You are part of this world and everything that exists in it. Connecting with Nature you will connect with life itself!
Become an explorer of the world!
Activity 1 – Look for animals
In nature, we are surrounded by invertebratesand vertebrates. Look down, look out, and look up! You will be amazed at the diversity of life around you. Some living things crawl like worms. Other living things like beetles and birds, squirrels, chipmunks, and mice walk and fly. Record the biodiversity of life right from where you are!
Activity 2 – Look for insects
Insects are everywhere. Insects make up the most significant percent of living things in the world. There are bees that buzz, flies that land, beetles that crawl, ants that march, moths that flap their wings, mosquitoes that bite, spiders that build webs, and so on. Look around you. You will see pollinators moving from flower to flower, spreading pollen to feed bees, regenerate plants, and feed the food chain. Insects come in endless shapes, sizes, and designs. There are more insects on earth than any other species! Each one plays a role in the web of life. Draw as many insects as you see and look up their names when you return home. Upload your insect drawings to the gallery.

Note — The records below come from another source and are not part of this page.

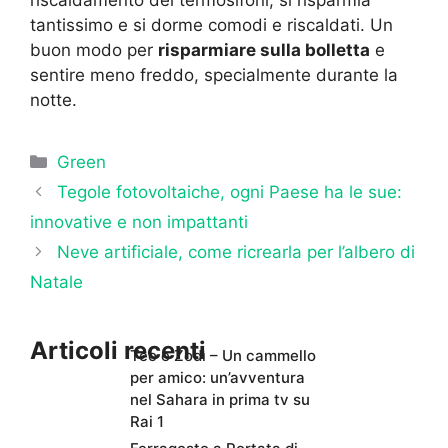
riscaldamento dei termosifoni, si risparmia
tantissimo e si dorme comodi e riscaldati. Un
buon modo per
risparmiare sulla bolletta
e
sentire meno freddo, specialmente durante la
notte.
Categorie
Green
Tegole fotovoltaiche, ogni Paese ha le sue:
innovative e non impattanti
Neve artificiale, come ricrearla per l’albero di
Natale
Articoli recenti
Teo e Zodì – Un cammello
per amico: un’avventura
nel Sahara in prima tv su
Rai 1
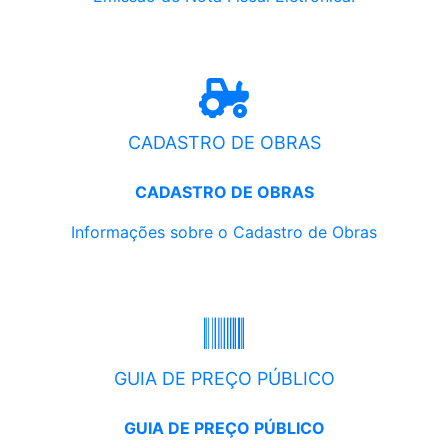
CADASTRO DE OBRAS
CADASTRO DE OBRAS
Informações sobre o Cadastro de Obras
GUIA DE PREÇO PÚBLICO
GUIA DE PREÇO PÚBLICO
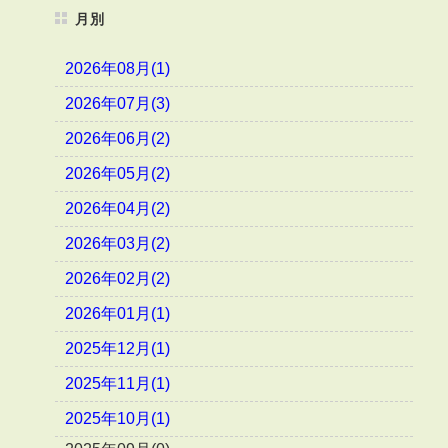
月別
2026年08月(1)
2026年07月(3)
2026年06月(2)
2026年05月(2)
2026年04月(2)
2026年03月(2)
2026年02月(2)
2026年01月(1)
2025年12月(1)
2025年11月(1)
2025年10月(1)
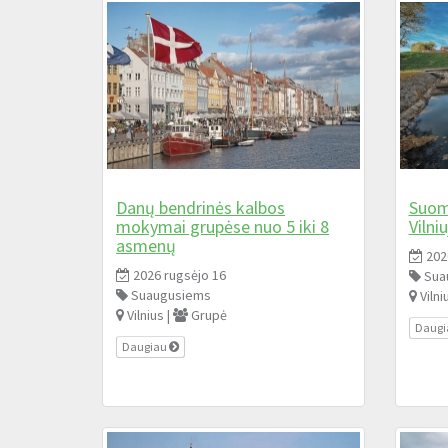
Danų bendrinės kalbos
Suom
mokymai grupėse nuo 5 iki 8
Vilniu
asmenų
202
2026 rugsėjo 16
Sua
Suaugusiems
Vilni
Vilnius |
Grupė
Daug
Daugiau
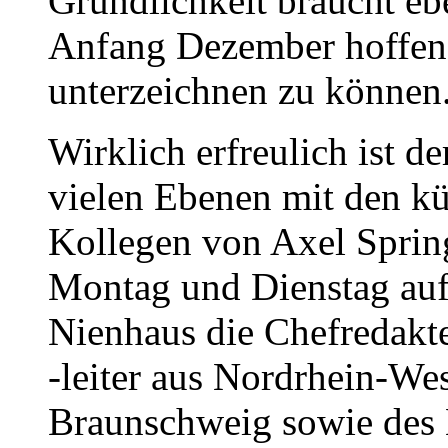
Gründlichkeit braucht ebe
Anfang Dezember hoffen 
unterzeichnen zu können
Wirklich erfreulich ist de
vielen Ebenen mit den k
Kollegen von Axel Spring
Montag und Dienstag auf
Nienhaus die Chefredakte
-leiter aus Nordrhein-We
Braunschweig sowie des 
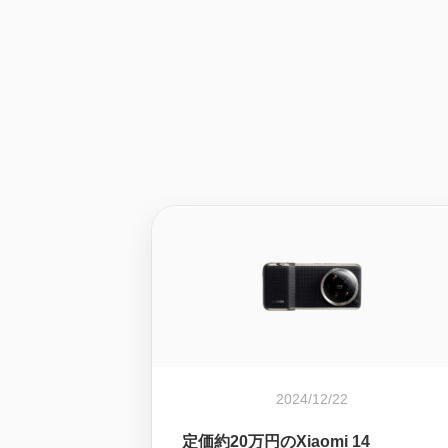
2024/12/22
定価約20万円のXiaomi 14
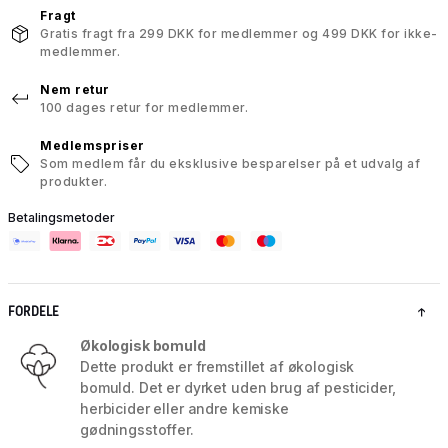
Fragt
Gratis fragt fra 299 DKK for medlemmer og 499 DKK for ikke-
medlemmer.
Nem retur
100 dages retur for medlemmer.
Medlemspriser
Som medlem får du eksklusive besparelser på et udvalg af
produkter.
Betalingsmetoder
FORDELE
Økologisk bomuld
Dette produkt er fremstillet af økologisk
bomuld. Det er dyrket uden brug af pesticider,
herbicider eller andre kemiske
gødningsstoffer.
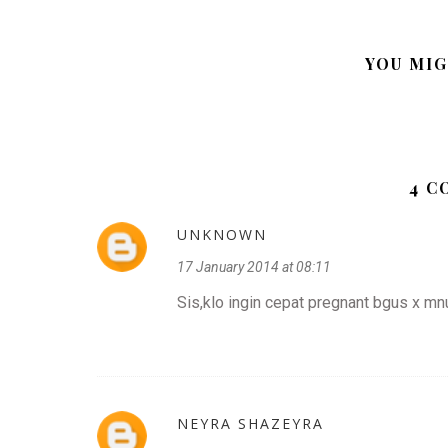
YOU MIG
4 
UNKNOWN
17 January 2014 at 08:11
Sis,klo ingin cepat pregnant bgus x m
NEYRA SHAZEYRA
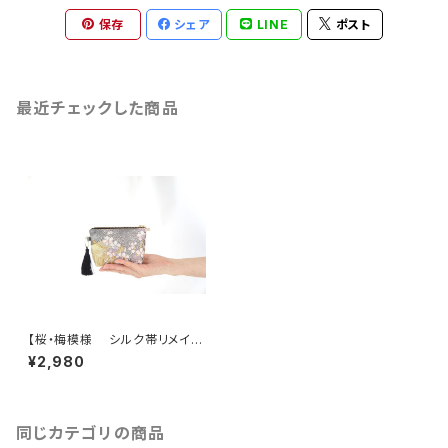
保存
シェア
LINE
ポスト
最近チェックした商品
【桜・梅模様 シルク帯リメイ
ク ミニポーチ】化粧ポーチ、カ
¥2,980
ードケース、ポーチ小さめ、ジュ
エリーポーチ、帯リメイク。誕生
日ギフトにも。
同じカテゴリの商品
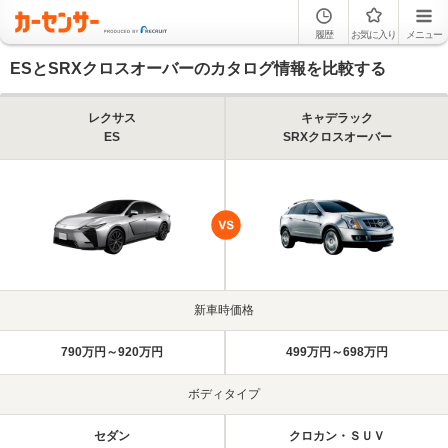
履歴
お気に入り
メニュー
ESとSRXクロスオーバーのカタログ情報を比較する
レクサス
キャデラック
ES
SRXクロスオーバー
新車時価格
790万円～920万円
499万円～698万円
ボディタイプ
セダン
クロカン・ＳＵＶ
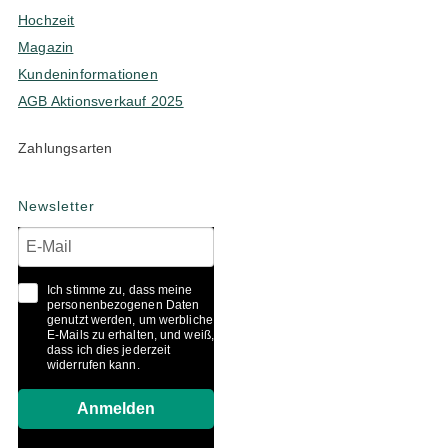
Hochzeit
Magazin
Kundeninformationen
AGB Aktionsverkauf 2025
Zahlungsarten
Newsletter
Ich stimme zu, dass meine
personenbezogenen Daten
genutzt werden, um werbliche
E-Mails zu erhalten, und weiß,
dass ich dies jederzeit
widerrufen kann.
Anmelden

Activity 3 – Look for Plants
Plants are amazingly diverse. They come in so many sizes, shapes, colors, textures. From lichen, moss, fungi, and flowers to sedges, grasses, stalks, shrubs, and trees, plants have evolved over millions of years, covering earth’s lands with deserts, tundra, prairies to grasslands, wetlands, forests, accommodating habitats for diverse life forms all over the planet. Plants help to retain water, decompose waste, take in carbon dioxide, and give off oxygen to clean our air; the diversity of plants varies from biome to biome due to temperature range, moisture availability, sunshine or shade, and soil nutrition.

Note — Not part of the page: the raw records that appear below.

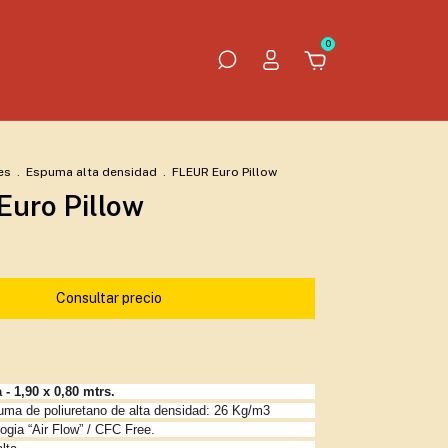
0
es
.
Espuma alta densidad
.
FLEUR Euro Pillow
Euro Pillow
- 1,90 x 0,80 mtrs.
uma de poliuretano de alta densidad: 26 Kg/m3
gia “Air Flow” / CFC Free.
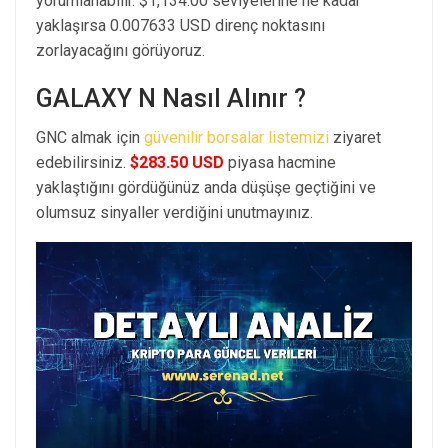
yorumlanabilir. $1,134.00 seviyelerine ne kadar
yaklaşırsa 0.007633 USD direnç noktasını
zorlayacağını görüyoruz.
GALAXY N Nasıl Alınır ?
GNC almak için
güvenilir borsalar listemizi
ziyaret
edebilirsiniz.
$283.50 USD
piyasa hacmine
yaklaştığını gördüğünüz anda düşüşe geçtiğini ve
olumsuz sinyaller verdiğini unutmayınız.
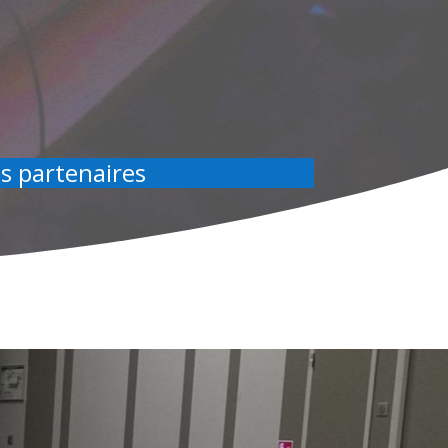
s partenaires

Documenting the biodiversity of plants in specific locations is a form of citizen scientist data collection that can help scientists understand the health of the area, as well as better understand the regenerative cycle of seeding, growing, blooming, multiplying, receding seasonally, and decaying before sprouting again. You may also encounter plants that you do not know. Record them via drawings or photos to check if they are indigenous or invasive. What kind of plant are you?
Activity 4 – Listen, Observe, Connect
Taking Journaling outside is an excellent way to become acquainted with the world of nature. Prepare yourself for an outdoor exploration by taking a journal, a pen or pencil, a magnifying glass, a ruler, and a backpack. Once you are equipped, set out for your destination. Once you arrive, quiet yourself. Take a moment to stop and listen. Walk and listen. Look and listen. Open your journal. Using a pen or pencil, please look for what you hear. If you wish, record what you hear. Write a description of what you are hearing. As you remain still, look around you. Sketch what you see. It may be a leaf, an insect, a rock, a worm, a bird, a chipmunk, or a rabbit. Write about what you see. Write about what you smell. And finally, write about what you feel while experiencing nature. Record the place, date, time, and weather.
Activity 5 – Look Down
Just step outside, and the world awaits! Stop and look down. What are you standing on? Is it a human-made material, or is it a natural material? How does walking on concrete feel compared to walking on a trail in the forest? Take a closer look around you. What do you smell? Is the ground wet, muddy, moist or dry? Is it warm or is it cold to touch? Is it sandy, silty, loamy, muddy, peatmoss, gravely, rocky? Are there any marks in the earth from other living things? Soil that you see may be sand, clay, or topsoil. It may be compressed and not full of life or may be layers thick with amazing lifeforms at work. Sit on the ground. Remain very quiet; what do you hear? What do you see? Perhaps it is something in the dirt, mud, sand, or stones? Look at the busy life on earth around you. Can you see insects or worms or animals looking for food, producing food, or eating from the ground? Can you find evidence of plant materials decaying? Make a drawing of the life in the soil you encounter. Identify all of living things that you discover, or take photos of the ones you need to name later. Take rubbings of material textures.
Take a look at the Soil Journey and the Soil Organisms Worksheet and see how many producers, decomposers, predators, and consumers there are where you are sitting. Look at NEXT.cc MICROBES Journey and Fungi Journey to learn more about life in the soil. Take a look at Nature Journaling and make some journal entries you can share with others.
Become interested in so many careers just by looking down!!